Entries shown: Begin
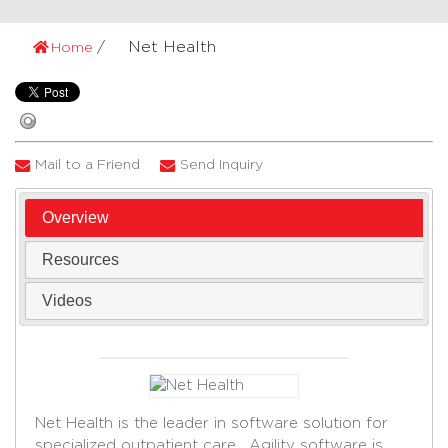
Net Health
Home
Mail to a Friend
Send Inquiry
Overview
Resources
Videos
Net Health is the leader in software solution for
specialized outpatient care. Agility software is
Entries shown: End
# The task
Copy the text of the material above word for word, leaving out the pictures.

# Task solution
Net Health
Home
Mail to a Friend
Send Inquiry
Overview
Resources
Videos
Net Health is the leader in software solution for
specialized outpatient care. Agility software is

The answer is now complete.